Pas facile de passer d’un poste ministériel à un retour à la pratique en cabinet. Pourtant, Jacques Dupuis avait fait le saut, à la suite de la fin de son mandat de ministre de la justice.

À l’époque les spéculations allaient bon train pour savoir vers quel cabinet il allait porter son choix.

Depuis août dernier, Jacques Dupuis officie en tant qu'avocat conseil chez Anderson Sinclair
Depuis août dernier, Jacques Dupuis officie en tant qu'avocat conseil chez Anderson Sinclair
Quittant le gouvernement en août 2010, il opte finalement pour Rochefort & Associés, où il prend un poste d’avocat-conseil en février 2011. Un expérience qui se déroule sans encombre, jusqu’à ce que... il soit démarché.

"Je n’étais pas malheureux chez Rochefort & Associés mais après ma rencontre avec les gens du cabinet Anderson Sinclair, les liens qu’ils ont avec Toronto par le biais de leur bureau, leur développement d’affaires dynamique, et eu égard à ce que je voulais faire dans ma carrière, j’ai trouvé que ce serait intéressant de les rejoindre", indique Me Dupuis.

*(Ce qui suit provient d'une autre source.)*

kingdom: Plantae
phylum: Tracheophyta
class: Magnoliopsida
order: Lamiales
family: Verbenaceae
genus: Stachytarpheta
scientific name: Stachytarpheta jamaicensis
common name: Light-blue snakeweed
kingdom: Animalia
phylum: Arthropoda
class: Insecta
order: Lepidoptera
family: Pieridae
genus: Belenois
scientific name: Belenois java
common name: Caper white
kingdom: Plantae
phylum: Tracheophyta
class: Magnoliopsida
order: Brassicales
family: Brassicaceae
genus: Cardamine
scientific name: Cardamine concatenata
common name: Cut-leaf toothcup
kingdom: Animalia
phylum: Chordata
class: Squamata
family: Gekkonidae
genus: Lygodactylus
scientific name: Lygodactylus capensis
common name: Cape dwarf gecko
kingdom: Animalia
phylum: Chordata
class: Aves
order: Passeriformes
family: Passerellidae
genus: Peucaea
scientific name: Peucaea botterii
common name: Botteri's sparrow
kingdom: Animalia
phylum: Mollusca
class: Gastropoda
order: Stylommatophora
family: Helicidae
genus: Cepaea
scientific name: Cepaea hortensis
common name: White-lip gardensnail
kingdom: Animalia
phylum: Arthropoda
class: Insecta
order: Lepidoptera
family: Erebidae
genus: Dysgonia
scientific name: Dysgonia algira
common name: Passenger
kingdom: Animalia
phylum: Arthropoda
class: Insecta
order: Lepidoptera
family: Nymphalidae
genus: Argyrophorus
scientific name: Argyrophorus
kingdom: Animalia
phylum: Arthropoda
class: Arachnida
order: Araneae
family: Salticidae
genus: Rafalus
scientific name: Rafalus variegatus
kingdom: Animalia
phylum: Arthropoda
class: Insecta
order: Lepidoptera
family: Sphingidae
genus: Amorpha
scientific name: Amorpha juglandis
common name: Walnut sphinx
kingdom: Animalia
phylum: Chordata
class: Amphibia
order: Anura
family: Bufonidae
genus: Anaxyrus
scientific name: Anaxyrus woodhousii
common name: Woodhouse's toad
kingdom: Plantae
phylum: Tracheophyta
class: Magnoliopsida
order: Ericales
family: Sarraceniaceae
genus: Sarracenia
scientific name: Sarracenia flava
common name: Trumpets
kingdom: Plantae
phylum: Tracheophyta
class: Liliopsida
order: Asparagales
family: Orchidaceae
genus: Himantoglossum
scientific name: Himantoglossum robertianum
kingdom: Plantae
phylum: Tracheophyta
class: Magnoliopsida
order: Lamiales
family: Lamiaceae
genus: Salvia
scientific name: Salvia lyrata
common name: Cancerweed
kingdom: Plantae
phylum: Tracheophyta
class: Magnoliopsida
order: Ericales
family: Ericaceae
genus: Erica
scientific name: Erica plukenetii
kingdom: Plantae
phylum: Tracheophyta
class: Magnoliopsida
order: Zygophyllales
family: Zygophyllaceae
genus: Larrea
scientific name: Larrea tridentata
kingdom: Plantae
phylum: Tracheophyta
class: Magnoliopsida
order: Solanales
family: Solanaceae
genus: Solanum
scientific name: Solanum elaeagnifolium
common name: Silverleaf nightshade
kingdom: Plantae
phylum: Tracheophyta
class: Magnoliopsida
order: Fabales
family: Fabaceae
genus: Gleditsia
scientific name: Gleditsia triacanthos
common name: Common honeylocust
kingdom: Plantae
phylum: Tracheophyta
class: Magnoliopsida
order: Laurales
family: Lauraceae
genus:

Une question d’opportunité, résume le nouvel avocat-conseil du cabinet Anderson Sinclair à son poste officiellement depuis le mois d'août. Une arrivée qui coïncidait avec les règles de fin de mandat de l’ex-ministre de la Justice.

"J’ai voulu respecter cette période et les règles selon lesquelles nous n’avons pas le droit de faire du lobby ou de nous associer avec des entreprises que nous avons rencontrées pendant notre mandat", ajoute-t-il.

Une période qui a pris fin précisément le 9 août.

Départ en douceur

En mai dernier, il quitte Rochefort & Associés. Un départ en douceur si l’on en croit Jacques Dupuis : "Me Rochefort a très bien compris mes raisons et je reste en très bons termes avec eux."

Et si Anderson Sinclair, a approché Jacques Dupuis, ce n’est pas par hasard. Jean Laporte, ancien président de Rogers Communication pour l’Est du Canada est l’artisan de ce rapprochement.

"Je le connais bien car c’est un ami, et c’est lui qui m’a mis en relation avec Anderson Sinclair, ajoute Me Dupuis. Les gens de ce cabinet spécialisé en droit bancaire, prêt hypothécaire, sont des personnes de 35-40 ans qui souhaitaient s’adjoindre "Une tête grise" c’est pour cela qu’ils m’ont approché."

Là depuis près de deux mois maintenant, Jacques Dupuis prodigue ses conseils en matière de stratégie, d’orientation de dossiers, et rencontre des clients.

"J’ai de vraies fonctions d’avocat conseil donc je ne plaide pas et je n’ai pas de clients."

La plaidoirie, le droit criminel, les tribunaux, la politique... tout ceci ne lui manque pas.

"Je ne m’ennuie pas car j’ai beaucoup plaidé au tribunal et à l’Assemblée, dit-il en riant, et aujourd’hui j’ai plus le goût de donner des conseils que d’être conseillé ou d’agir moi-même."

De plus, "J’ai été ministre de la justice et ça mettrait tout le monde mal à l’aise si je me présentais pour plaider devant le tribunal... et puis surtout je n’ai pas plaidé depuis 12 ans !"

Conseils stratégiques

En parallèle, il fait également du conseils stratégiques en matière de gestion de crise pour Fetch Consultants, uns structure au sein de laquelle il agit notamment avec un autre associé d’Anderson Sinclair, Sébastien Leblond.

Depuis le mois d’août, Me Dupuis est bien occupé.

"Nous sommes dans une période de développement d’affaires; nous rencontrons des gens, nous nous faisons connaître et nous sommes en pourparlers avec certain nombre de groupes, ceci afin de faire des choses ensemble", explique-t-il.

Car l’objectif est simple : agrandir le portefeuille clients mais pas uniquement. "On souhaite améliorer le département de litige pur et le département corporatif également et tout le bureau travaille à développer ces champs d’activité."

Quant à Fletch Consultants, la feuille de route varie un peu. "Notre plan est de nous faire connaitre avec Sébastien et d’offrir nos services aux clients qui en ont besoin", conclut-il.